Ia menduga isu ijazah palsu dilempar untuk menggoyang popularitas Jokowi sekaligus meredam laju PSI yang mulai mendapat tempat di publik di tengah stagnasi PDIP.
“Ini berakibat negatif. Ungkapan ijazah Jokowi dicetak di Pasar Pramuka dari elite PDIP justru menyasar balik PDIP sendiri,” tegasnya.
Heru menilai situasi saat ini memperlihatkan adanya pertarungan sengit antara dua poros politik, yakni PDIP dan PSI, menjelang Pemilu 2029.
“Saya pastikan ini ada motif pertandingan politik untuk saat ini menggembosi posisi PSI, agar tidak menjadi ancaman,” ujarnya.
Ia juga menyoroti mundurnya jadwal kongres PDIP yang awalnya direncanakan berlangsung Juni ini sebagai tanda konflik internal belum reda.
Di sisi lain, Heru menilai pernyataan pengacara Yakup Hasibuan yang menyebut Jokowi tidak perlu menunjukkan ijazahnya karena bisa memicu keributan sebagai langkah yang justru memperkeruh keadaan.
“Dengan penemuan fakta baru ini, harusnya semua pihak, termasuk Pak Jokowi, Bareskrim, dan Polda Metro Jaya, segera menempuh jalur hukum,” ucapnya.
Sebelumnya, Beathor Suryadi mengungkap bahwa Andi Widjajanto, mantan Gubernur Lemhannas dan kader PDIP, pernah melihat langsung ijazah Jokowi yang diduga bukan asli.
Beathor menyebut momen itu terjadi saat pencalonan Jokowi di Pilpres 2014.
Namun menurutnya, dokumen tersebut adalah cetakan ulang yang dibuat tahun 2012 untuk keperluan Pilgub DKI Jakarta.
“Andi belum sadar kalau yang ia lihat itu cetakan 2012. Itu digunakan untuk keperluan Pilgub DKI,” ungkap Beathor.
Ia juga menuding proses pencetakan berlangsung diam-diam di Pasar Pramuka, Jakarta Pusat, oleh tim relawan Jokowi dari Solo.
Beathor menyebut beberapa nama yang terlibat seperti David, Anggit, dan Widodo, serta kolaborator PDIP DKI, termasuk Dani Iskandar dan Indra.
“Dokumen itu disusun buru-buru di rumah Jalan Cikini No. 69, Menteng.

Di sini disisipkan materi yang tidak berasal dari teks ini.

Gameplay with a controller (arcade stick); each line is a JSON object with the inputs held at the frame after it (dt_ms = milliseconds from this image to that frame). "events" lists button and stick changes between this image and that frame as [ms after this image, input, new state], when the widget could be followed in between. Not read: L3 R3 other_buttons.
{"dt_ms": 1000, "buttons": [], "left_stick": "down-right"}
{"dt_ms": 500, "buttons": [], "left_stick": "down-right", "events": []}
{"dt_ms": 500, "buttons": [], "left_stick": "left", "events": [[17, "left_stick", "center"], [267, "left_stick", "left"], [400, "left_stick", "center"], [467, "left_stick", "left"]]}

Semua strategi disiapkan di sana,” ucapnya.
Nama Widodo disebut-sebut sebagai sosok penting dalam proses itu, namun kini dikabarkan menghilang sejak isu buku karya Bambang Tri mencuat.
Yang paling mengejutkan menurut Beathor adalah ekspresi Andi Widjajanto saat melihat foto-foto ijazah Jokowi yang terlihat identik di setiap jenjang pendidikan.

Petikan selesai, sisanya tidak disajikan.